Naval Special Warfare Command recently changed the ethos and creed for its operators to make them gender neutral. Changes included dropping the words "brotherhood" and "men" years after all military combat roles -- including those in special operations -- opened to women.
"I will be overturning this ridiculous order immediately!" President Donald Trump tweeted on Thursday.
Trump included a retweet from the Columbia Bugle, an anonymous right-wing Twitter account that linked to a report about the change, calling on Trump to "Drain the Pentagon Swamp!" referring to one of the president's campaign slogans.
Officials with Naval Special Warfare Command did not immediately respond to questions about how leaders there will respond to the president's tweet. The updates, which included changes to the SEAL ethos and creed for special warfare combatant crewmen, were "overdue," Lt. Matthew Stroup, a spokesman for the command, told Task and Purpose this week.
"The previous versions of the SEAL Ethos and SWCC Creed were written prior to the law allowing women to serve as operators in Naval Special Warfare," Stroup told Task and Purpose, adding that the changes were "favorably endorsed" by each of the unit's major commanders and command master chiefs.
The SEAL ethos swapped the phrases "common man" and "brave men" for "common citizens" and "brave SEALs." The special warfare combatant crewmen's creed switched from including "elite brotherhood of sailors" to "elite group of maritime warriors."
The Navy is not the first service to take steps to make titles, songs and other references gender neutral.

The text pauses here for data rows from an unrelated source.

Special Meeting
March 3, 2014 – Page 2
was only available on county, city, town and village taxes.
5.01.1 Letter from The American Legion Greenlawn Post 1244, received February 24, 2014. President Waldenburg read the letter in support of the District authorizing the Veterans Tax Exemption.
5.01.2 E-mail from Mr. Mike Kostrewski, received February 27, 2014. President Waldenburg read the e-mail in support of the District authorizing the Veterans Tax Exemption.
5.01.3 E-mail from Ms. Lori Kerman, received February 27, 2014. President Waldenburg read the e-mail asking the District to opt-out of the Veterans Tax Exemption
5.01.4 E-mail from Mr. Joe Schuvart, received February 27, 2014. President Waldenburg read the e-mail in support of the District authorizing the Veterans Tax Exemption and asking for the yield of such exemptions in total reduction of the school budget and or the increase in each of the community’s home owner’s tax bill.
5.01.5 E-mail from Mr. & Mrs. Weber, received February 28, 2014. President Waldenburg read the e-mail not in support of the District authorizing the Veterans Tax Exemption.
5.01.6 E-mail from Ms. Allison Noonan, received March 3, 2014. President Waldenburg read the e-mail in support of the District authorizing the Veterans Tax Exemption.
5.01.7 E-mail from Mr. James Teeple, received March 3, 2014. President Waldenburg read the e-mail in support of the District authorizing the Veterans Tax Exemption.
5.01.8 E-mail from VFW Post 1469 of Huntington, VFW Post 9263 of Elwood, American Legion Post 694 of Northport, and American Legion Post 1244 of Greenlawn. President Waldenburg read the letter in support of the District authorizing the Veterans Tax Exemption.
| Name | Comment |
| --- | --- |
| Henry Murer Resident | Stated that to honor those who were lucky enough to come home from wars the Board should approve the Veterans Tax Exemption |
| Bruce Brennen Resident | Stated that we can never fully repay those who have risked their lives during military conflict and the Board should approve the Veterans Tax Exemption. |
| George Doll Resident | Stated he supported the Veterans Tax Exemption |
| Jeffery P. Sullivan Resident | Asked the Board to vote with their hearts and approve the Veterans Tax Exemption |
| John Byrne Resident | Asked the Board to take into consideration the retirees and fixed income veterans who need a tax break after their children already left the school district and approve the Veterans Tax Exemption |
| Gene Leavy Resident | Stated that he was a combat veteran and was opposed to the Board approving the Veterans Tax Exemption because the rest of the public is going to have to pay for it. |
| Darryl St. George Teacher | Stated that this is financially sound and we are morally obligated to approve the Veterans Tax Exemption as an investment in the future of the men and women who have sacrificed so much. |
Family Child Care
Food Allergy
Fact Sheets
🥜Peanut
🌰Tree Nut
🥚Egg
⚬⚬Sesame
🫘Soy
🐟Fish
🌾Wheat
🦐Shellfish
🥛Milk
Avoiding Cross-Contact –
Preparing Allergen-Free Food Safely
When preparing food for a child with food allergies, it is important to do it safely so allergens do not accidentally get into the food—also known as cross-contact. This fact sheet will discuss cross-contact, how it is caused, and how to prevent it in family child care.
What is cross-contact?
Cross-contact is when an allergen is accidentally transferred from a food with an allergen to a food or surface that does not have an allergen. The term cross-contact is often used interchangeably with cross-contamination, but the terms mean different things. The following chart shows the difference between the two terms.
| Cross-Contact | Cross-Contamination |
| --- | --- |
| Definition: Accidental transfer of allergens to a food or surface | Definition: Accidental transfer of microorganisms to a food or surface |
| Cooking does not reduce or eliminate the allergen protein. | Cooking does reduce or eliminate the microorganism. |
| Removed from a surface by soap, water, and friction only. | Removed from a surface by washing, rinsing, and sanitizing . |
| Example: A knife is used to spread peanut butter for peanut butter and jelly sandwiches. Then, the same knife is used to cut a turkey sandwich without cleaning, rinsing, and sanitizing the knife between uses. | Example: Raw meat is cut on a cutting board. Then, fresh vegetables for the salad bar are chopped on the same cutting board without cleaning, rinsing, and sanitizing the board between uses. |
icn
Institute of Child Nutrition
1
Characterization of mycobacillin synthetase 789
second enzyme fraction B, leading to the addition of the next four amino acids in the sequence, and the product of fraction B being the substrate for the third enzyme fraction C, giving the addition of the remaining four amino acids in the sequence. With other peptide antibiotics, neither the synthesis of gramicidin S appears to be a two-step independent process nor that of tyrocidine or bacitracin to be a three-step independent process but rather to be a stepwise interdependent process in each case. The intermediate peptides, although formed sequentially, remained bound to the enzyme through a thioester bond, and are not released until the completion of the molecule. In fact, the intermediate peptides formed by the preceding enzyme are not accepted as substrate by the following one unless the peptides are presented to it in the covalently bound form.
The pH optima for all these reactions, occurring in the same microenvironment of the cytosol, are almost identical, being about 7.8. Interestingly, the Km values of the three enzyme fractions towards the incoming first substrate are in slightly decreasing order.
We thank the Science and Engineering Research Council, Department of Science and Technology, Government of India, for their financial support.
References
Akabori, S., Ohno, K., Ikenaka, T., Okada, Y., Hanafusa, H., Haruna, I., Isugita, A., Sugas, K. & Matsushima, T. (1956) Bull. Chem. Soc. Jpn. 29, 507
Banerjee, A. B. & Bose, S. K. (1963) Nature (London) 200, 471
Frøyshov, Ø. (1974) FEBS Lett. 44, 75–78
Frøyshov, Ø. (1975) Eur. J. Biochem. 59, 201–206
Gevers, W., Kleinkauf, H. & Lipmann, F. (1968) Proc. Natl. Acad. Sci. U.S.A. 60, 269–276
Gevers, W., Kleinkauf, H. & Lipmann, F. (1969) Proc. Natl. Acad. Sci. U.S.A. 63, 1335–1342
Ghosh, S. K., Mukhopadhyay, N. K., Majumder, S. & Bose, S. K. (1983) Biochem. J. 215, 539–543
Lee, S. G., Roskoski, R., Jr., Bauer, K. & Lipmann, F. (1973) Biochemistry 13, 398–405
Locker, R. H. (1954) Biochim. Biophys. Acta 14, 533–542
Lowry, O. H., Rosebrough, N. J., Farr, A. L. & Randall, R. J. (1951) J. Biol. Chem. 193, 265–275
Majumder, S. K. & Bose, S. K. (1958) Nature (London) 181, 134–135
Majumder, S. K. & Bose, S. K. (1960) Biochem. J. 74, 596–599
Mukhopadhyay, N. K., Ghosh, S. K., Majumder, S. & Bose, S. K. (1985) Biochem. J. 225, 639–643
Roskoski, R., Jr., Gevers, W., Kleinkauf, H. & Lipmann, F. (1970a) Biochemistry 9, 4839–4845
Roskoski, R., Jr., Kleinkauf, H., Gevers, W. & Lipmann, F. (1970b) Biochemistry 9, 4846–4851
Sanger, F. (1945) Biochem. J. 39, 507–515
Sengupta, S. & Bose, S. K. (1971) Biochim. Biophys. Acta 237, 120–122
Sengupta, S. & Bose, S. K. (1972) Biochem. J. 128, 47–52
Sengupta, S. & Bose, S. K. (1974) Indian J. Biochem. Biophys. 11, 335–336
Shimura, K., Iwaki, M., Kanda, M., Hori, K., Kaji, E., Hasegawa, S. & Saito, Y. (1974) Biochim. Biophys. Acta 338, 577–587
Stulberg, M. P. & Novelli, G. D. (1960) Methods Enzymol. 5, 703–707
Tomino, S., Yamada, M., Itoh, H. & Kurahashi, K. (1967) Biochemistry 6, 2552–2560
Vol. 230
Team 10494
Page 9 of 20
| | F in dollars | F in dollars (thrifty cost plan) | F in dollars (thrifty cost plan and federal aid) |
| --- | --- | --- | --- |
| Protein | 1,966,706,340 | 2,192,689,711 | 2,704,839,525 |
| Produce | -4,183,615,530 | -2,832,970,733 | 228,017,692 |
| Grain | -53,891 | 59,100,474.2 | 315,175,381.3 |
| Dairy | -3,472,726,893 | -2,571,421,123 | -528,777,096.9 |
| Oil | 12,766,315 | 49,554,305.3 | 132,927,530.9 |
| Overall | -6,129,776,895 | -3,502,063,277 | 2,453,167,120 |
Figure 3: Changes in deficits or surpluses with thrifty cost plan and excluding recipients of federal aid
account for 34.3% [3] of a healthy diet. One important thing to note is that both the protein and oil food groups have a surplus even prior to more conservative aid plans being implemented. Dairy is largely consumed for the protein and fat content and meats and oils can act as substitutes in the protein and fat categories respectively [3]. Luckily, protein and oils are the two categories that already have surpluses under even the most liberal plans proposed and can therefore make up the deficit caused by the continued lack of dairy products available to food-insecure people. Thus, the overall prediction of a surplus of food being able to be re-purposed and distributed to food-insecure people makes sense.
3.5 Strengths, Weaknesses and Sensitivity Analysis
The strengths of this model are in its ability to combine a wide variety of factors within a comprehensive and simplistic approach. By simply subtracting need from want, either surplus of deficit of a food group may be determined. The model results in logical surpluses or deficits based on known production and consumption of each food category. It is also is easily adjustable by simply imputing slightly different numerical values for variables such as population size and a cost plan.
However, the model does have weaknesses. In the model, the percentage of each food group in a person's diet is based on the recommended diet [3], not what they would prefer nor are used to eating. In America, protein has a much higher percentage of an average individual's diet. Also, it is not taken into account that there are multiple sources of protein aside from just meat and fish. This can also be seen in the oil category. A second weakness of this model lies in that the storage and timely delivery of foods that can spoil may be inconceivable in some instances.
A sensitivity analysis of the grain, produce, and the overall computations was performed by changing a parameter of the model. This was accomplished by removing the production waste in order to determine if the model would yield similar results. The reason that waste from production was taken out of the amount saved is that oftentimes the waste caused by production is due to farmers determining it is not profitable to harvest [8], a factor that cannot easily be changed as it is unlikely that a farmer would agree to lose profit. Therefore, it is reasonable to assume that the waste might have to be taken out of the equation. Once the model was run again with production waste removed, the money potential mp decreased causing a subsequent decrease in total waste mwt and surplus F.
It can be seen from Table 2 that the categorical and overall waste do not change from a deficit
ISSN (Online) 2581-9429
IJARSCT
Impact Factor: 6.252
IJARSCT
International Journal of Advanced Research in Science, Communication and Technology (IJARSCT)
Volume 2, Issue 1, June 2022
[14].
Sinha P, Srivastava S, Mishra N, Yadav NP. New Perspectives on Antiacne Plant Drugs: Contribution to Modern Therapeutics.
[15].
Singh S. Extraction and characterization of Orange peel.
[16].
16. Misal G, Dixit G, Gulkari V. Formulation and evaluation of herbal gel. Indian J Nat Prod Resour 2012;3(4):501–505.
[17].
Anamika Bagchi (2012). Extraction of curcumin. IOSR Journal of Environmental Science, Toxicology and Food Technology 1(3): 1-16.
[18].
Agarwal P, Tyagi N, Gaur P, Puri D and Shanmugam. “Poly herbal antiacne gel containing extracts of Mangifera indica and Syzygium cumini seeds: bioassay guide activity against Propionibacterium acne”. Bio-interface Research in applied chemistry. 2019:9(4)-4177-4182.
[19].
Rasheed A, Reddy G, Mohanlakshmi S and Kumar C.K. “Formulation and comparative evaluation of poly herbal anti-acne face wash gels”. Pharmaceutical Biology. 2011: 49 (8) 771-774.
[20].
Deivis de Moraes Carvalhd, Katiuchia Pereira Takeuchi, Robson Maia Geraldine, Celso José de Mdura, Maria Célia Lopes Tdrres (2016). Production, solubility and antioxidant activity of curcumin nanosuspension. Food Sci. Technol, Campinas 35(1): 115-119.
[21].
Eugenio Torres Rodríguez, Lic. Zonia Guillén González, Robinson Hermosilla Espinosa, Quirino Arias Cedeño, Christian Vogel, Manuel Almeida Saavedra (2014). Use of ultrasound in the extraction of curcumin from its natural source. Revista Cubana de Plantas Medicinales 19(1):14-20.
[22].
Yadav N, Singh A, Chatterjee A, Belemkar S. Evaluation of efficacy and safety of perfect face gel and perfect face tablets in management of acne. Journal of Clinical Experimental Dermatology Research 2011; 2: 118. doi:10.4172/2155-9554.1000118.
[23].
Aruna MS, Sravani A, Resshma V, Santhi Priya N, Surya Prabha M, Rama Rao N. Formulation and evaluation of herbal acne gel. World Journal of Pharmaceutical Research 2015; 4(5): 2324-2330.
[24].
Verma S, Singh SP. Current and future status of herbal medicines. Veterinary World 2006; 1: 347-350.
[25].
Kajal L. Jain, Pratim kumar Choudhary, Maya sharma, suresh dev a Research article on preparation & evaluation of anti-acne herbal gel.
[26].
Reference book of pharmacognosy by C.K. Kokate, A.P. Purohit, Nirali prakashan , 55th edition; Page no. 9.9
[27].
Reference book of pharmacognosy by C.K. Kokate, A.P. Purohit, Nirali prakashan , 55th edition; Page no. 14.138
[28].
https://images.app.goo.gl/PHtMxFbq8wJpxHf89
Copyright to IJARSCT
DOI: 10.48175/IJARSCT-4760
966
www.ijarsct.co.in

The Marine Corps in 2016 dropped the word "man" from 19 of its job titles, including infantryman and reconnaissance man, which became infantry Marine and reconnaissance Marine. And in February, the Air Force updated its song, sometimes known as "Wild Blue Yonder," to make it gender neutral.
This isn't the first time Trump has taken to Twitter to call out affairs within the Navy's special operations command. In November, he tweeted that the Navy would not be taking away SEAL Eddie Gallagher's coveted trident pin.
"This case was handled very badly from the beginning," Trump tweeted at the time, referencing Gallagher's lengthy legal battle after he was accused and later acquitted of murder. "Get back to business!"